往日月圆的时候,他都是封好三爷的九窍,再以灵副镇压之後,将他锁回箱子里静待天明,但今晚他却破天荒地留在了三爷身边,没想到居然会遇到这样的境况。
慕容疏,一时措手不及。
他匆匆扶起三爷,顿时惊讶得合不上嘴。
只见三爷青灰色的身体上,一道道暗红的伤口慢慢浮现出来,如丑陋的爬虫一样渐渐布满的原本光洁的身体,有些伤口爆裂开来,渗出冰冷、浓稠的血……

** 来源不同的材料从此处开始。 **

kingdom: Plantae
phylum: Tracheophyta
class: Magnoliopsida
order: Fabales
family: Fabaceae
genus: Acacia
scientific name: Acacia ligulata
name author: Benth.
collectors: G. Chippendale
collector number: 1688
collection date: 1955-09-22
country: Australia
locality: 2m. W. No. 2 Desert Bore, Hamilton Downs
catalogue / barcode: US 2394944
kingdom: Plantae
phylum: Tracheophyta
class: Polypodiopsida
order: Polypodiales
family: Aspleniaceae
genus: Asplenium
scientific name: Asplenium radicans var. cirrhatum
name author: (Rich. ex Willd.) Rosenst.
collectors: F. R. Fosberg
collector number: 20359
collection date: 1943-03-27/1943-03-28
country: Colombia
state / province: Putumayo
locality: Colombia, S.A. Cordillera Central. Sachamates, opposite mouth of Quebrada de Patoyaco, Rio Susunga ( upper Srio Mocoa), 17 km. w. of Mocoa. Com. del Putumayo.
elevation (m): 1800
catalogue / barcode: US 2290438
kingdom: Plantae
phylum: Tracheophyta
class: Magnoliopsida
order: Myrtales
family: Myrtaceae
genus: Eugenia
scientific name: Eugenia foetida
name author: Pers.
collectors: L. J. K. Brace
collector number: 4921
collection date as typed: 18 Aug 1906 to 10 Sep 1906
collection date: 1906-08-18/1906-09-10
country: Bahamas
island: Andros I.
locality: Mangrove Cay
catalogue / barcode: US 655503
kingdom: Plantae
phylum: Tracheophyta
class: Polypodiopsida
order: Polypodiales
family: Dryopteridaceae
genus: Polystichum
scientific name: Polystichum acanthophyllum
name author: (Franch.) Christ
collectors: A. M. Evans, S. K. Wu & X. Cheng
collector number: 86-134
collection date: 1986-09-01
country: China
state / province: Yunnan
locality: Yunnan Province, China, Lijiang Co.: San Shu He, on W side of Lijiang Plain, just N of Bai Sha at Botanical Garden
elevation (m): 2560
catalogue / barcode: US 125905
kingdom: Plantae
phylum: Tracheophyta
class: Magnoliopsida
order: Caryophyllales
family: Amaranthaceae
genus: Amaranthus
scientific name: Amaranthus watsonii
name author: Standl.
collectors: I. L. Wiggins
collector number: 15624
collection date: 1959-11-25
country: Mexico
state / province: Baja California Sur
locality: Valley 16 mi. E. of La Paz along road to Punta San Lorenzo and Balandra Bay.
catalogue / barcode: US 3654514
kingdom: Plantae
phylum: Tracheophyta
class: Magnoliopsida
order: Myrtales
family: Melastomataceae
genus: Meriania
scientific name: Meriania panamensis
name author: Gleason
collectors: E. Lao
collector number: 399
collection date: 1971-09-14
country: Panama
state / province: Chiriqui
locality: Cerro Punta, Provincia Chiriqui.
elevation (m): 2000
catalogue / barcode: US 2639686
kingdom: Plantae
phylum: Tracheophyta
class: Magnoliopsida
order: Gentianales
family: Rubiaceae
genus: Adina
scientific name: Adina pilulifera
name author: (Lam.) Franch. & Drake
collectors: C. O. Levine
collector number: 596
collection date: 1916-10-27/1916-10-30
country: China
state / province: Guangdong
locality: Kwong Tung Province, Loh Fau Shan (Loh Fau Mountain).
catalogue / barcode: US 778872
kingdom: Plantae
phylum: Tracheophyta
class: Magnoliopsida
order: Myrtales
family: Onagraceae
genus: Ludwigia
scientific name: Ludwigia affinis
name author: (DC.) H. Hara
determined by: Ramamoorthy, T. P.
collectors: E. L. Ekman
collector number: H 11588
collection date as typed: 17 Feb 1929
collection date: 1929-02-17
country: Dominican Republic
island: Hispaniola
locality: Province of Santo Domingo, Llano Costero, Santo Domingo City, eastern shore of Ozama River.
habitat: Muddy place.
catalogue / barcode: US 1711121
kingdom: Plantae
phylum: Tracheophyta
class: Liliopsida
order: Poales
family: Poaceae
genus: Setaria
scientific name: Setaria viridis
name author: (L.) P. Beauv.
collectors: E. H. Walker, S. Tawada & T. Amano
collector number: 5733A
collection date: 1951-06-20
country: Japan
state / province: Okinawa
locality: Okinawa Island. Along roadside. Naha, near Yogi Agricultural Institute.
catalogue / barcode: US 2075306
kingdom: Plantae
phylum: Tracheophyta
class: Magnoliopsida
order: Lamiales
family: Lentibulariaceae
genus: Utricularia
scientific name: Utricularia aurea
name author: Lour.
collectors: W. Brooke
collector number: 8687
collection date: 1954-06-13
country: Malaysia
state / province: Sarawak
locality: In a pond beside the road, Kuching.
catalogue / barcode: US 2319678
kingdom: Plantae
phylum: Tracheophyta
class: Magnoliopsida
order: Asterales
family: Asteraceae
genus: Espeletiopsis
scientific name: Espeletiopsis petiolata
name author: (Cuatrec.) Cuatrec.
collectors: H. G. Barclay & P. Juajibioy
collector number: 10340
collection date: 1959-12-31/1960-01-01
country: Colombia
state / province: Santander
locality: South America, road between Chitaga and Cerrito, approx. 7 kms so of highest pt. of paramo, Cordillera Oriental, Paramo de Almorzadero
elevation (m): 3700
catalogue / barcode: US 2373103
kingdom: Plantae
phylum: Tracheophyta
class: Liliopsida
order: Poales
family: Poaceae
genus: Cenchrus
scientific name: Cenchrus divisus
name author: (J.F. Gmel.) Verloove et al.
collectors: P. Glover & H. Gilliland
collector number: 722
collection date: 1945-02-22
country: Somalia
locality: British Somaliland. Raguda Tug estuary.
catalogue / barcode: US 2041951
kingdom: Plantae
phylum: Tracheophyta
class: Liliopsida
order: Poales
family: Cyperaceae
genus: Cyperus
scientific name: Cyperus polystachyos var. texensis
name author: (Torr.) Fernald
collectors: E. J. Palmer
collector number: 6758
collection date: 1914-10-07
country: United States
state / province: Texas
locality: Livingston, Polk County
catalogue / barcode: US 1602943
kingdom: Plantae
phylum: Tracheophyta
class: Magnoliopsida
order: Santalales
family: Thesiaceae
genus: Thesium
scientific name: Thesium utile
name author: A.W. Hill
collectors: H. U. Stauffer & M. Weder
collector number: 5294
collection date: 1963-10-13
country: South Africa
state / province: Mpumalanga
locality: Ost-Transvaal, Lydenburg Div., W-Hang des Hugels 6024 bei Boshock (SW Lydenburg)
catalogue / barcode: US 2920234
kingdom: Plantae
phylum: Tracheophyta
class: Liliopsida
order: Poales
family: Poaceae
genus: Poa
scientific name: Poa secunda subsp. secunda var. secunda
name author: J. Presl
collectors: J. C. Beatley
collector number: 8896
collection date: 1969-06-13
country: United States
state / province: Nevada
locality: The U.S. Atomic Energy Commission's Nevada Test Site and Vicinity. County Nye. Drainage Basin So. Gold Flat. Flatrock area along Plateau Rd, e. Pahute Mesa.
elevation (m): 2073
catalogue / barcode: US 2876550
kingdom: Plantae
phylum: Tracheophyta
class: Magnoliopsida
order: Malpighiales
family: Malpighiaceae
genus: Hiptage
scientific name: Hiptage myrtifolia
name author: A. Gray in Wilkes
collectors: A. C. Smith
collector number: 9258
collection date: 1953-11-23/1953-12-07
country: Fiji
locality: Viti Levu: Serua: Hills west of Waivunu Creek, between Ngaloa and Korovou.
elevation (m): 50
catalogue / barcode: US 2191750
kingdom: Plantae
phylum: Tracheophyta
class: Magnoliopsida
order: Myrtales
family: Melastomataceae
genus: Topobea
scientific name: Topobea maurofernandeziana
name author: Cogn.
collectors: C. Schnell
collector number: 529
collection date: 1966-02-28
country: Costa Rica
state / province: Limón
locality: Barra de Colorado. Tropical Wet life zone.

在三爷无可抑止的抽搐中,那些爆裂的伤口上又迭加了焦黑的烙印,宛若黑色的罂粟花,在他的胸前背後蔓延开来……
这副景象和他最後在幻景中看到的伤痕累累的三爷一模一样,鞭痕,烙印,该有的伤痕一个也不少,在三爷的身体上渐渐满布。
“唔……”
痛苦抽搐的三爷被身上的绳子捆得无法挣扎,随著慕容疏惊恐地松开手,他更是直接地摔到了地上,封在符纸下的嘴里嘶哑地发出了痛苦难当的呻吟声。
被拶子夹得血r_ou_模糊的五指开始格格作响地扭曲,三爷的身上的法绳也越勒越紧,纠缠著那些突然出现的伤口,绞出更多浓稠乌黑的血液。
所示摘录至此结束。